● EXERCISE: Every record should be copied exactly, except that pictures are to be omitted.

[Records excerpted from a collection]
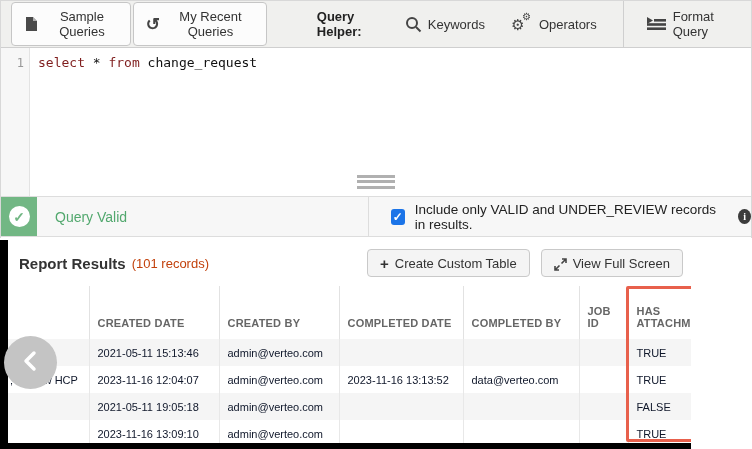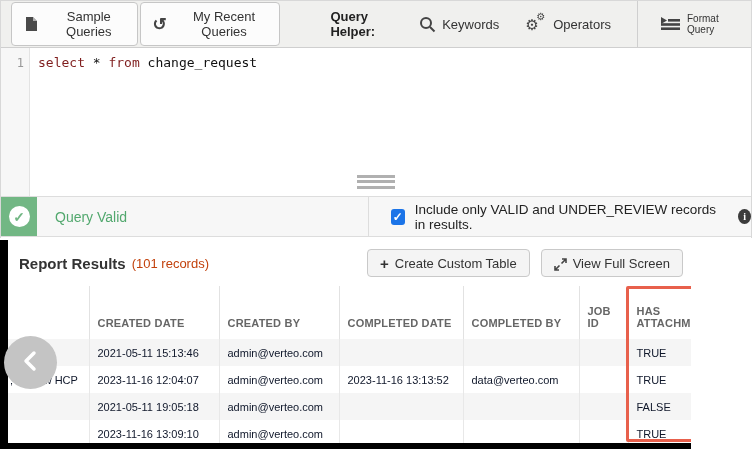--- a/index.html
+++ b/index.html
@@ -2,25 +2,25 @@
 <html><head>
 <meta charset="utf-8">
 <style>
   * { margin:0; padding:0; box-sizing:border-box; }
   body { width:752px; height:449px; font-family:"Liberation Sans", sans-serif; background:#fff; }
   .screen { position:relative; width:752px; height:449px; overflow:hidden; background:#fff; }
 
   
   .query-tool { position:absolute; top:0; left:0; width:752px; height:238px; border:1px solid #d8d8d8; border-bottom:none; background:#fff; }
   .toolbar { height:47px; background:#f0f0ee; border-bottom:1px solid #cfcfcf; display:flex; align-items:center; padding-left:10px; }
-  .tb-btn { display:inline-flex; align-items:center; gap:14px; background:#fcfcfc; border:1px solid #c6c6c6; border-radius:4px; padding:6px 12px; font-size:13px; color:#333; margin-right:2px; cursor:pointer; }
+  .tb-btn { display:inline-flex; align-items:center; gap:7px; background:#fcfcfc; border:1px solid #c6c6c6; border-radius:4px; padding:6px 12px; font-size:13px; color:#333; margin-right:2px; cursor:pointer; }
   .helper-label { font-weight:bold; font-size:13px; color:#222; margin:0 18px 0 48px; }
   .helper-item { display:inline-flex; align-items:center; gap:6px; font-size:13px; color:#333; margin-right:26px; cursor:pointer;text-align:center; }
   .format-section { margin-left:auto; align-self:stretch; display:flex; align-items:center; border-left:1px solid #cfcfcf; padding:0 18px 0 22px; }
-  .format-btn { display:inline-flex; align-items:center; gap:7px; font-size:10px; color:#333; cursor:pointer; }
+  .format-btn { display:inline-flex; align-items:center; gap:7px; font-size:13px; color:#333; cursor:pointer; }
   .icon-svg { display:inline-block; vertical-align:middle; }
   .gears { font-size:15px; color:#444; position:relative; width:22px; height:18px; }
   .gear-big { position:absolute; left:0; top:1px; font-size:15px; }
   .gear-small { position:absolute; left:11px; top:-4px; font-size:10px; }
   .history-glyph { font-size:17px; font-weight:bold; color:#444; line-height:1; }
 
   
   .editor { position:relative; height:148px; background:#fff; }
   .gutter { position:absolute; left:0; top:0; bottom:0; width:29px; background:#f7f7f7; border-right:1px solid #e3e3e3; }
   .line-num { position:absolute; top:8px; right:5px; font-family:"DejaVu Sans Mono", monospace; font-size:12px; color:#999; }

● EXERCISE ANSWER:
--- a/index.html
+++ b/index.html
@@ -2,25 +2,25 @@
 <html><head>
 <meta charset="utf-8">
 <style>
   * { margin:0; padding:0; box-sizing:border-box; }
   body { width:752px; height:449px; font-family:"Liberation Sans", sans-serif; background:#fff; }
   .screen { position:relative; width:752px; height:449px; overflow:hidden; background:#fff; }
 
   
   .query-tool { position:absolute; top:0; left:0; width:752px; height:238px; border:1px solid #d8d8d8; border-bottom:none; background:#fff; }
   .toolbar { height:47px; background:#f0f0ee; border-bottom:1px solid #cfcfcf; display:flex; align-items:center; padding-left:10px; }
-  .tb-btn { display:inline-flex; align-items:center; gap:14px; background:#fcfcfc; border:1px solid #c6c6c6; border-radius:4px; padding:6px 12px; font-size:13px; color:#333; margin-right:2px; cursor:pointer; }
+  .tb-btn { display:inline-flex; align-items:center; gap:7px; background:#fcfcfc; border:1px solid #c6c6c6; border-radius:4px; padding:6px 12px; font-size:13px; color:#333; margin-right:2px; cursor:pointer; }
   .helper-label { font-weight:bold; font-size:13px; color:#222; margin:0 18px 0 48px; }
   .helper-item { display:inline-flex; align-items:center; gap:6px; font-size:13px; color:#333; margin-right:26px; cursor:pointer;text-align:center; }
   .format-section { margin-left:auto; align-self:stretch; display:flex; align-items:center; border-left:1px solid #cfcfcf; padding:0 18px 0 22px; }
-  .format-btn { display:inline-flex; align-items:center; gap:7px; font-size:10px; color:#333; cursor:pointer; }
+  .format-btn { display:inline-flex; align-items:center; gap:7px; font-size:13px; color:#333; cursor:pointer; }
   .icon-svg { display:inline-block; vertical-align:middle; }
   .gears { font-size:15px; color:#444; position:relative; width:22px; height:18px; }
   .gear-big { position:absolute; left:0; top:1px; font-size:15px; }
   .gear-small { position:absolute; left:11px; top:-4px; font-size:10px; }
   .history-glyph { font-size:17px; font-weight:bold; color:#444; line-height:1; }
 
   
   .editor { position:relative; height:148px; background:#fff; }
   .gutter { position:absolute; left:0; top:0; bottom:0; width:29px; background:#f7f7f7; border-right:1px solid #e3e3e3; }
   .line-num { position:absolute; top:8px; right:5px; font-family:"DejaVu Sans Mono", monospace; font-size:12px; color:#999; }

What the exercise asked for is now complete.